**TASK REQUIREMENTS:** Quote each line of the listing below verbatim, omitting the pictures.

**Recorded data:**
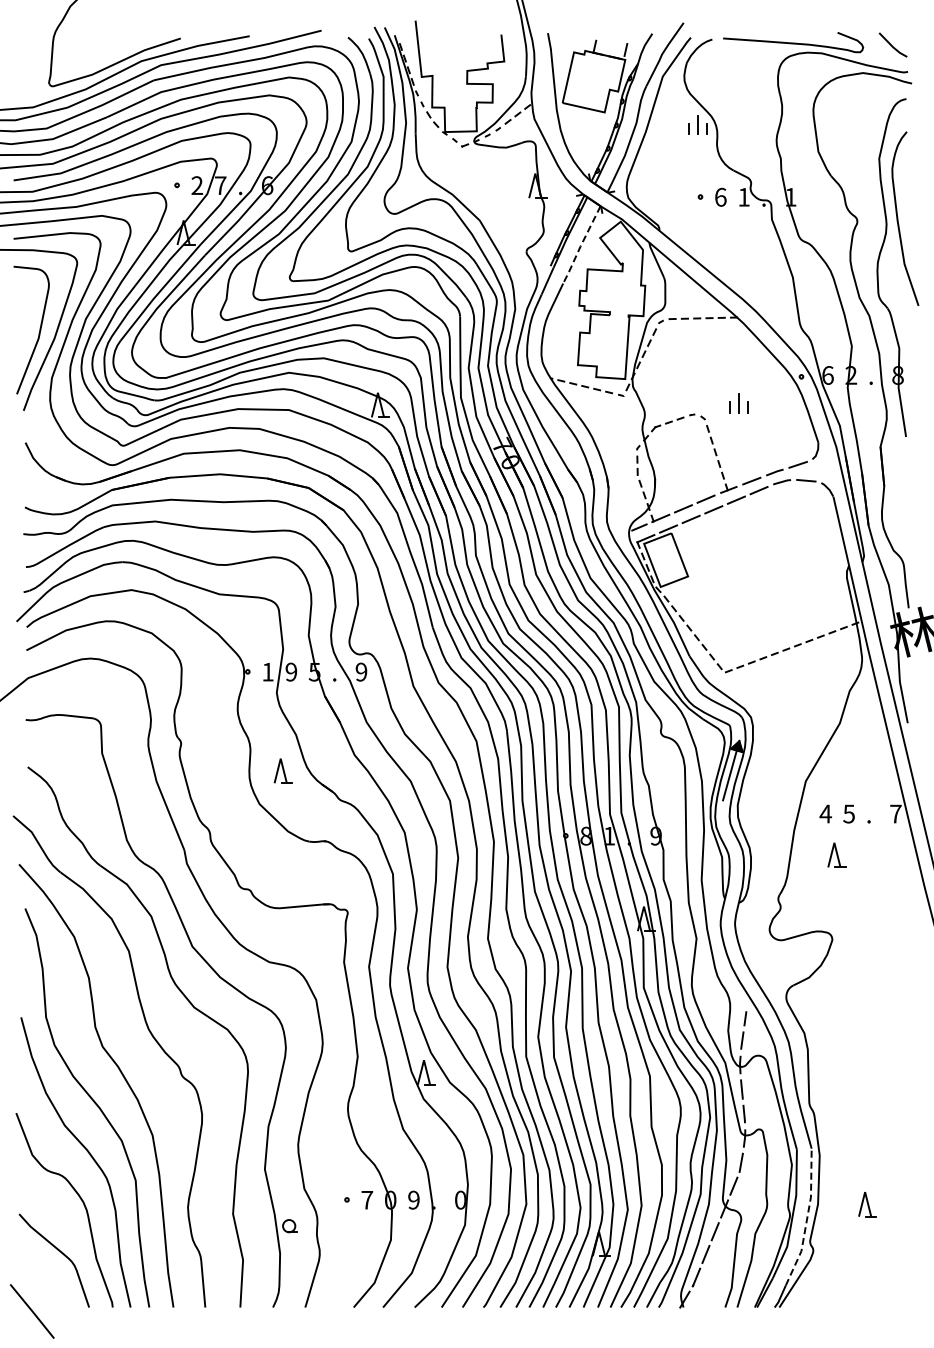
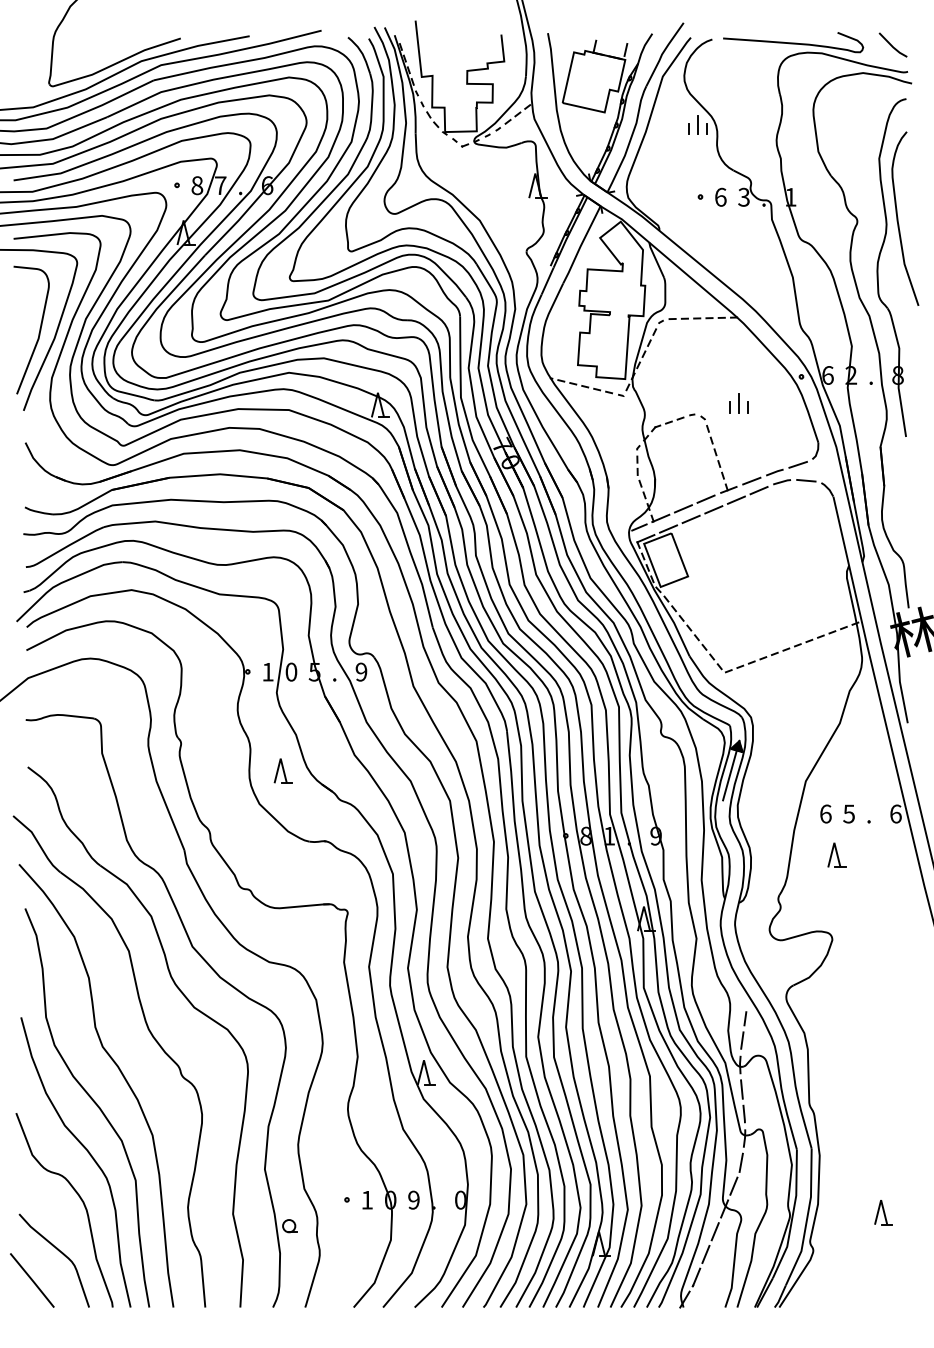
text at (197, 185): 2 -> 8
text at (743, 196): 1 -> 3
line at (580, 246): dashed -> solid
text at (291, 671): 9 -> 0
text at (825, 813): 4 -> 6
text at (895, 813): 7 -> 6
text at (367, 1200): 7 -> 1
part at (867, 1204) position: (867, 1204) -> (883, 1212)
line at (807, 1218): dashed -> solid
line at (32, 1311) position: (32, 1311) -> (32, 1280)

**WORKED SOLUTION:**
text at (197, 185): 2 -> 8
text at (743, 196): 1 -> 3
line at (580, 246): dashed -> solid
text at (291, 671): 9 -> 0
text at (825, 813): 4 -> 6
text at (895, 813): 7 -> 6
text at (367, 1200): 7 -> 1
part at (867, 1204) position: (867, 1204) -> (883, 1212)
line at (807, 1218): dashed -> solid
line at (32, 1311) position: (32, 1311) -> (32, 1280)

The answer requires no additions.